Magawa, the landmine detection rat who was awarded a gold medal for his bravery, has died aged eight.
The African giant pouched rat was trained to sniff out chemical compounds in explosives across Cambodia and went on to have an illustrious five-year career which saw him uncover more than 100 of the devices.
APOPO, a Belgium-registered charity based in Tanzania that trained the 1.2kg rodent, confirmed on Tuesday that Magawa had passed away "peacefully" at the weekend of natural causes.
"Magawa was in good health and spent most of last week playing with his usual enthusiasm, but towards the weekend he started to slow down, napping more and showing less interest in food in his last days," the charity said in a statement.
"Magawa had recently celebrated his birthday in November, reaching the grand old age of 8."
Bred in Tanzania in 2013, the giant pouched rodent became the charity’s most successful hero rat, having cleared more than 141,000 square metres of land – the equivalent of 20 football pitches.

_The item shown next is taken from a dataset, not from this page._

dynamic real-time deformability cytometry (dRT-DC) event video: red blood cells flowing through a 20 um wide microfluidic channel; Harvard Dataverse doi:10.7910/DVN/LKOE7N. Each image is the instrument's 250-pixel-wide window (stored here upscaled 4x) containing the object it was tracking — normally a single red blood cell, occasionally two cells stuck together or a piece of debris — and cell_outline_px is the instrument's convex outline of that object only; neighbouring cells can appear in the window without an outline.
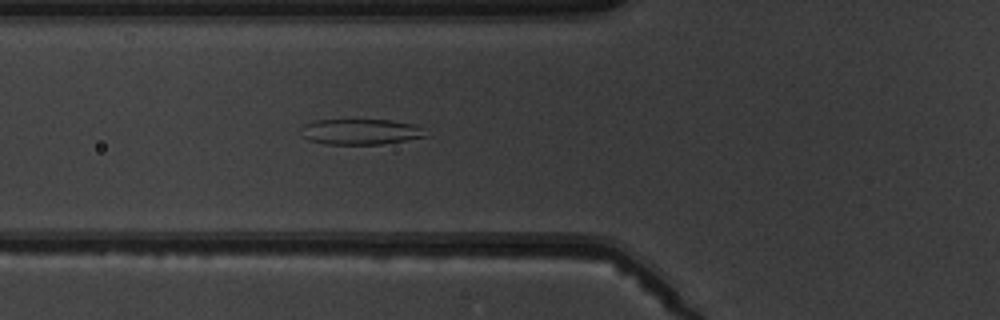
{"species": "common noctule bat (a hibernating species)", "species_latin": "Nyctalus noctula", "temperature_condition": "warm", "stored_images_in_passage": 6, "camera_frame_rate_fps": 3000, "um_per_image_px": 0.085, "animal": {"sex": "male", "body_mass_g": 19.5, "forearm_length_mm": 54.6}, "frame": {"image": 1, "passage_image": 6, "time_ms": 6.333, "image_size_px": [1000, 320], "cell_outline_px": [[424, 136], [404, 140], [380, 144], [324, 144], [308, 140], [304, 136], [300, 128], [304, 124], [312, 120], [392, 120], [412, 124]], "centroid_in_image_um": [30.48, 11.19], "position_along_channel_um": 95.3, "area_um2": 18.09}}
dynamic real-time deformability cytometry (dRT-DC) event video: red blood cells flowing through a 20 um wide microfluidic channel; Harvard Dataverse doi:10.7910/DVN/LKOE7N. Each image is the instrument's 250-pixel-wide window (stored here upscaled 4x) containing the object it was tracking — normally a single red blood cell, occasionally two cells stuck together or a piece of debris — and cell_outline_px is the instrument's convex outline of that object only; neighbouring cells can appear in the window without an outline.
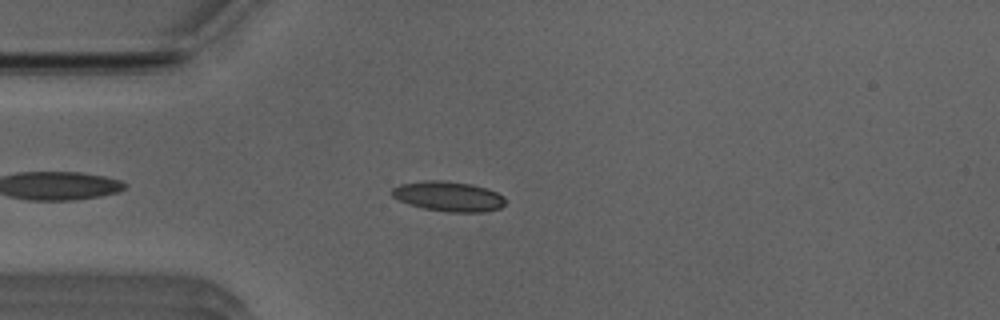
{"species": "Egyptian fruit bat (a non-hibernating species)", "species_latin": "Rousettus aegyptiacus", "temperature_condition": "room temperature", "stored_images_in_passage": 41, "camera_frame_rate_fps": 3000, "um_per_image_px": 0.085, "animal": {"sex": "male"}, "frame": {"image": 1, "passage_image": 5, "time_ms": 1.333, "image_size_px": [1000, 320], "cell_outline_px": [[504, 204], [500, 208], [484, 212], [452, 212], [424, 208], [408, 204], [392, 196], [388, 192], [392, 188], [400, 184], [424, 180], [444, 180], [472, 184], [496, 192], [504, 196]], "centroid_in_image_um": [38.08, 16.68], "position_along_channel_um": 46.9, "area_um2": 19.83}}
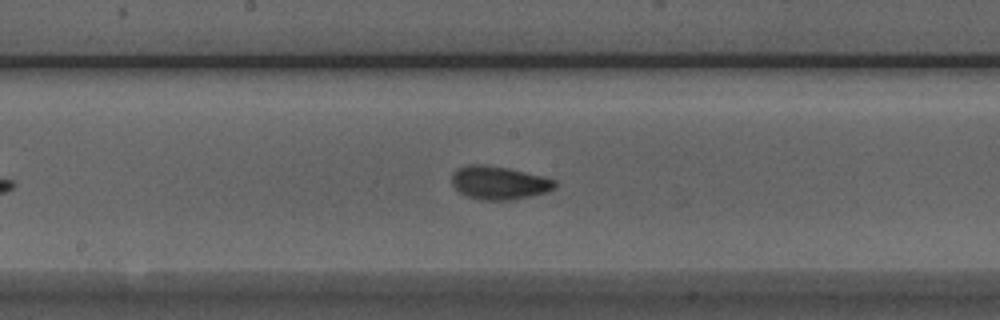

In September 2020, ITV News Correspondent Martha Fairlie reported on the incredible work of the landmine-sniffing hero rat
He was able to alert human handlers about the mines so they could be safely removed in Cambodia, where there is believed to be up to six million landmines.
"Every discovery he made reduced the risk of injury or death for the people of Cambodia," said APOPO, which has been raising animals to detect landmines and tuberculosis since the 1990s.
In 2020, Magawa was formally recognised for his "life-saving devotion to duty" as he was presented with a miniature PDSA Gold Medal, the animal equivalent of the George Cross.
It was the first rat in the charity’s 77-year history to receive such an award.
Magawa was able to search the area of a tennis court in 30 minutes, something that would take a human with a metal detector up to four days.
The rats - which had to undertake a years worth of training before being certified - work for around half an hour a day, in the early morning. Once they detect a landmine, they scratch the top, which alerts their human handlers.
Following years of valiant service, Magawa retired last June, after "slowing down" as he approached old age.